The Gainesville District of the Georgia Department of Transportation is conducting a traffic count and making observations at the intersection of U.S. 441 and Hwy. 326 in Commerce.
“They’re looking at it now. They expect to be looking at it over the next week or two, doing some traffic counts, doing some observations and some evaluations to see if there are some steps we can take,” said Brent Cook, assistant district engineer.
Cook did not indicate whether the recent accident that killed a Nicholson woman precipitated the survey, but he did shed some light on how the DOT decides whether a signal device is warranted.
Local residents have clamored for a light at the intersection.
“There is a very detailed engineering process we go through,” Cook explained. “We have a policy that governs how you study it, based on national engineering standards in the “Manual on Uniform Traffic Control Devices.”
That manual is published by the Federal Highway Administration, and all states and local governments must follow it, Cook said.
That document provides nine “warrants” or criteria for consideration of whether a signal is required, but Cook said a situation need not meet all of those causes.
The most important are traffic volume and accident history. According to Cook, the 441/326 intersection did not meet the traffic count criteria several years ago.
In addition, the intersection must have five or more “correctable crashes” in a 12-month period to receive a signal light.
“The crash warrant does not differentiate between fatal and non-fatal wrecks,” Cook pointed out. “It’s the ‘correctable’ crash that kicks in.”
A correctable crash is deemed to be an accident that would likely have been prevented by a signal device.

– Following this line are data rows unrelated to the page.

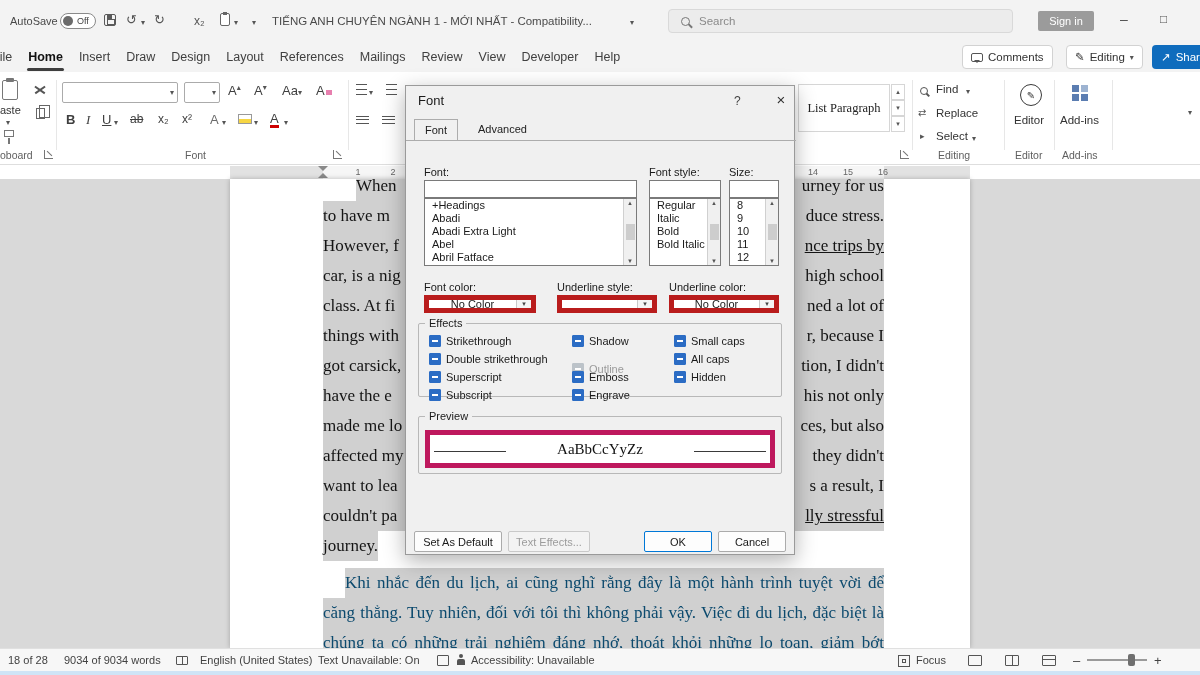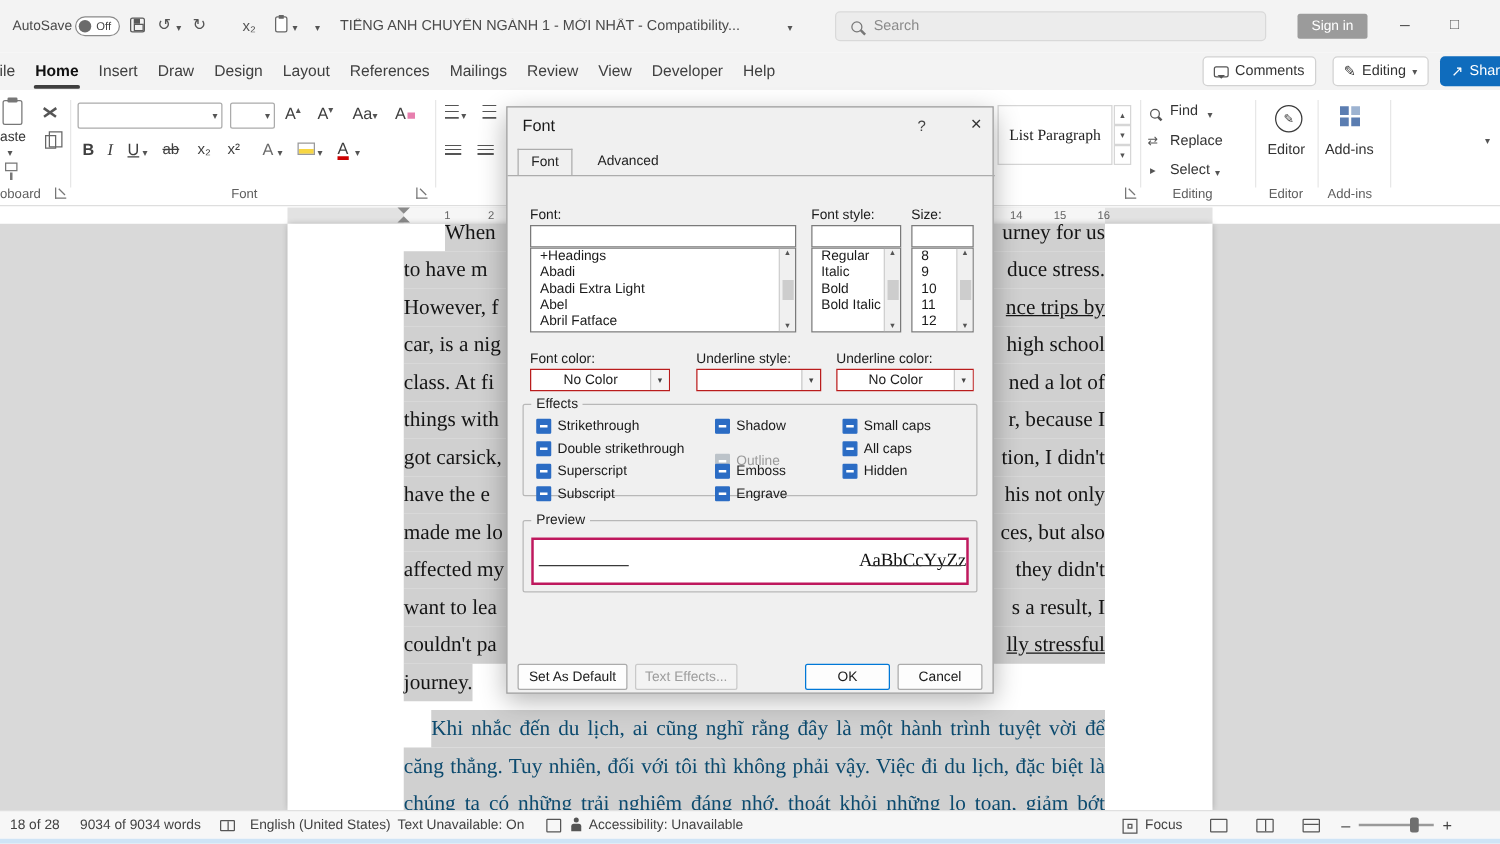--- a/index.html
+++ b/index.html
@@ -86,31 +86,31 @@
 .dclose{left:360px;top:0;width:30px;height:26px;display:flex;align-items:center;justify-content:center;font-size:15px;color:#333}
 .dtab{position:absolute;top:33px;height:21px;padding:4px 10px;color:#222}
 .dtab.active{background:#f0f0f0;border:1px solid #acacac;border-bottom:none;z-index:2}
 .dsep{position:absolute;left:0;top:54px;width:390px;height:1px;background:#acacac}
 .dlabel{position:absolute;color:#1a1a1a}
 .tinput{position:absolute;height:18px;background:#fff;border:1px solid #7a7a7a}
 .listbox{position:absolute;background:#fff;border:1px solid #7a7a7a;overflow:hidden;padding-right:13px}
 .litem{height:13px;line-height:13px;padding-left:7px;overflow:hidden;white-space:nowrap}
 .sbar{position:absolute;right:0;top:0;bottom:0;width:13px;background:#f0f0f0;border-left:1px solid #d0d0d0;display:flex;flex-direction:column;align-items:center;justify-content:space-between;font-size:6px;color:#555;padding:1px 0}
 .sthumb{width:9px;flex:0 0 16px;background:#cdcdcd}
-.combo{position:absolute;height:18px;background:#fff;border:1px solid #b91c1c;display:flex;align-items:center}
+.combo{position:absolute;height:18px;background:#fff;border:5px solid #b91c1c;display:flex;align-items:center}
 .combo .cval{flex:1;text-align:center}
 .combo .carr2{width:15px;height:100%;border-left:1px solid #c9c9c9;display:flex;align-items:center;justify-content:center;font-size:7px;color:#444;background:#f4f4f4}
 .gbox{position:absolute;border:1px solid #b8b8b8;border-radius:2px}
 .glegend{position:absolute;left:6px;top:-7px;background:#f0f0f0;padding:0 4px}
 .cbitem{position:absolute;display:flex;align-items:center;gap:5px}
 .cb{width:12px;height:12px;background:#2b6cc4;border:1px solid #2b6cc4;border-radius:1px;position:relative}
 .cb::after{content:"";position:absolute;left:2px;right:2px;top:4px;height:2px;background:#fff}
 .cbitem.disabled .cb{background:#bcc3c9;border-color:#bcc3c9}
 .cbitem.disabled .cblabel{color:#9a9a9a}
-.pbox{position:absolute;left:6px;top:13px;right:6px;height:38px;background:#fff;border:2px solid #be185d;display:flex;align-items:center;justify-content:flex-end}
+.pbox{position:absolute;left:6px;top:13px;right:6px;height:38px;background:#fff;border:5px solid #be185d;display:flex;align-items:center;justify-content:center}
 .pbox::before,.pbox::after{content:"";position:absolute;top:58%;width:72px;height:1px;background:#3a3a3a}
 .pbox::before{left:4px}.pbox::after{right:4px}
 .ptext{font-family:"Liberation Serif","DejaVu Serif",serif;font-size:15px;color:#111}
 .dbtn{position:absolute;height:21px;background:#fdfdfd;border:1px solid #ababab;border-radius:2px;display:flex;align-items:center;justify-content:center;color:#1a1a1a}
 .dbtn.default{border-color:#0078d7}
 .dbtn.disabled{color:#9c9c9c;background:#f3f3f3;border-color:#c9c9c9}
 
 #statusbar{position:absolute;left:0;top:648px;width:1200px;height:23px;background:#f7f7f7;border-top:1px solid #e0e0e0;font-size:11px;color:#424242}
 #statusbar .s{position:absolute;top:5px;white-space:nowrap}
 .i-book{width:12px;height:9px;border:1px solid #555;border-radius:1px;position:relative;display:inline-block}

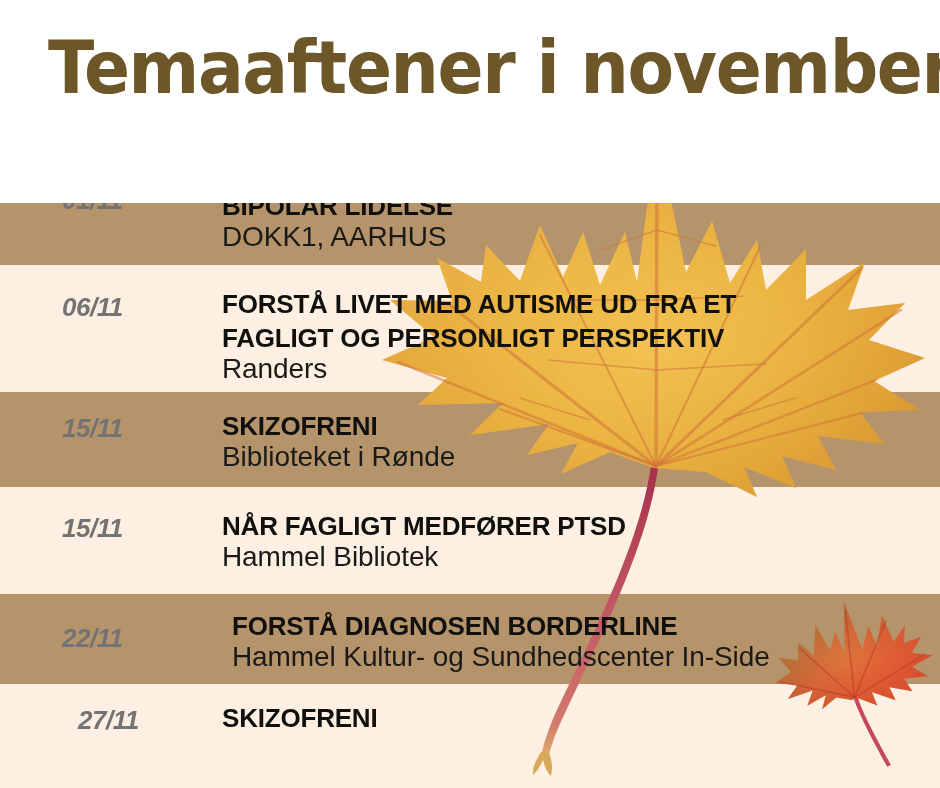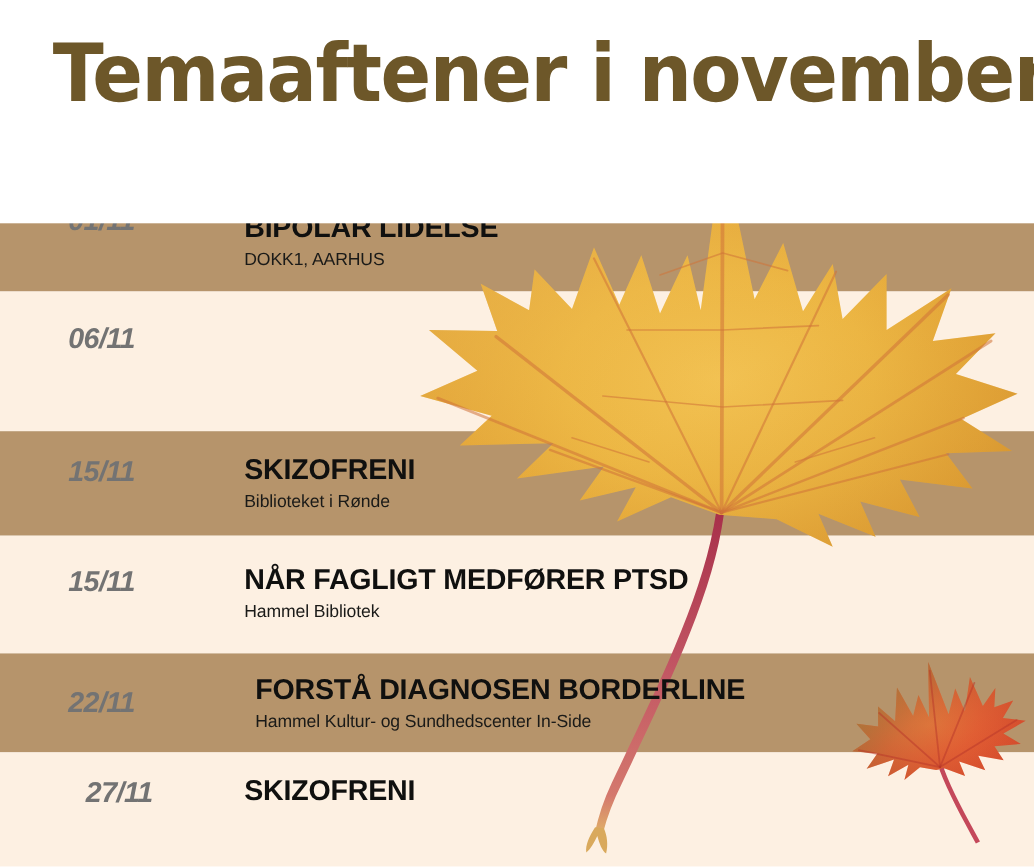--- a/index.html
+++ b/index.html
@@ -102,21 +102,21 @@
     font-weight: bold;
     font-size: 26px;
     line-height: 34px;
     letter-spacing: -0.2px;
     color: #10100f;
     margin: 0;
   }
   .row-venue {
     font-family: "Liberation Sans", sans-serif;
     font-weight: normal;
-    font-size: 16px;
+    font-size: 28px;
     line-height: 28px;
     letter-spacing: -0.1px;
     color: #1a1a18;
     margin: 0;
   }
 </style>
 </head>
 <body>
 
 <div id="poster">
@@ -244,20 +244,22 @@
       <div class="row-date" style="top:28px;">01/11</div>
       <div class="row-body" style="top:32px;">
         <p class="row-title">BIPOLAR LIDELSE</p>
         <p class="row-venue">DOKK1, AARHUS</p>
       </div>
     </div>
 
     <div class="row" style="top:265px; height:127px;">
       <div class="row-date" style="top:27px;">06/11</div>
       <div class="row-body" style="top:22px; right:120px;">
+        <p class="row-title">FORSTÅ LIVET MED AUTISME UD FRA ET FAGLIGT OG PERSONLIGT PERSPEKTIV</p>
+        <p class="row-venue">Randers</p>
       </div>
     </div>
 
     <div class="row" style="top:392px; height:95px;">
       <div class="row-date" style="top:21px;">15/11</div>
       <div class="row-body" style="top:17px;">
         <p class="row-title">SKIZOFRENI</p>
         <p class="row-venue">Biblioteket i Rønde</p>
       </div>
     </div>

A crash resulting from a driver turning left in front of an oncoming vehicle would not qualify, for example, but the April 10 wreck in which Wanda Weldon, 62, was killed is “correctable” in that it could have been prevented with a signal light.
The DOT will also get a traffic engineering report, which covers traffic volume and crash history.
“You can make a call on an intersection pretty quickly once you have that information, Cook said.
The protocol also requires the DOT to try other options short of a traffic signal and to give people time to adjust to them and local law enforcement the opportunity to enforce them. The red/amber beacon at the 441/326 intersection is among the tools deployed.
“Whether or not it’s had an impact, I don’t know,” Cook said. “It’s been there quite awhile.”